• [Problem to work on] The expected response is a copy of every line in the entries below that includes the word "hand".

Data section Start Marker

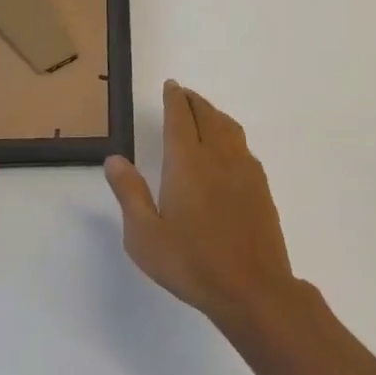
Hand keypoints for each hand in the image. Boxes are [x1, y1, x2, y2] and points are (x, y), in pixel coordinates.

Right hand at [103, 81, 299, 329]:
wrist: (253, 288)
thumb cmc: (191, 263)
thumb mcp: (144, 236)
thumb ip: (129, 193)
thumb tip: (114, 159)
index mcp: (186, 163)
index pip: (180, 118)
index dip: (174, 99)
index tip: (171, 86)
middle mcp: (217, 157)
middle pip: (207, 116)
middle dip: (193, 101)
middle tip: (183, 94)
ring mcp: (244, 170)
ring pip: (229, 128)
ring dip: (214, 114)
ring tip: (204, 114)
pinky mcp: (261, 187)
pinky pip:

Data section End Marker

• [Response to this task]
Hand keypoints for each hand in the image. Boxes are [x1, y1, x2, y2] and points are (x, y), in pixel coordinates.
Right hand at [103, 81, 299, 329]:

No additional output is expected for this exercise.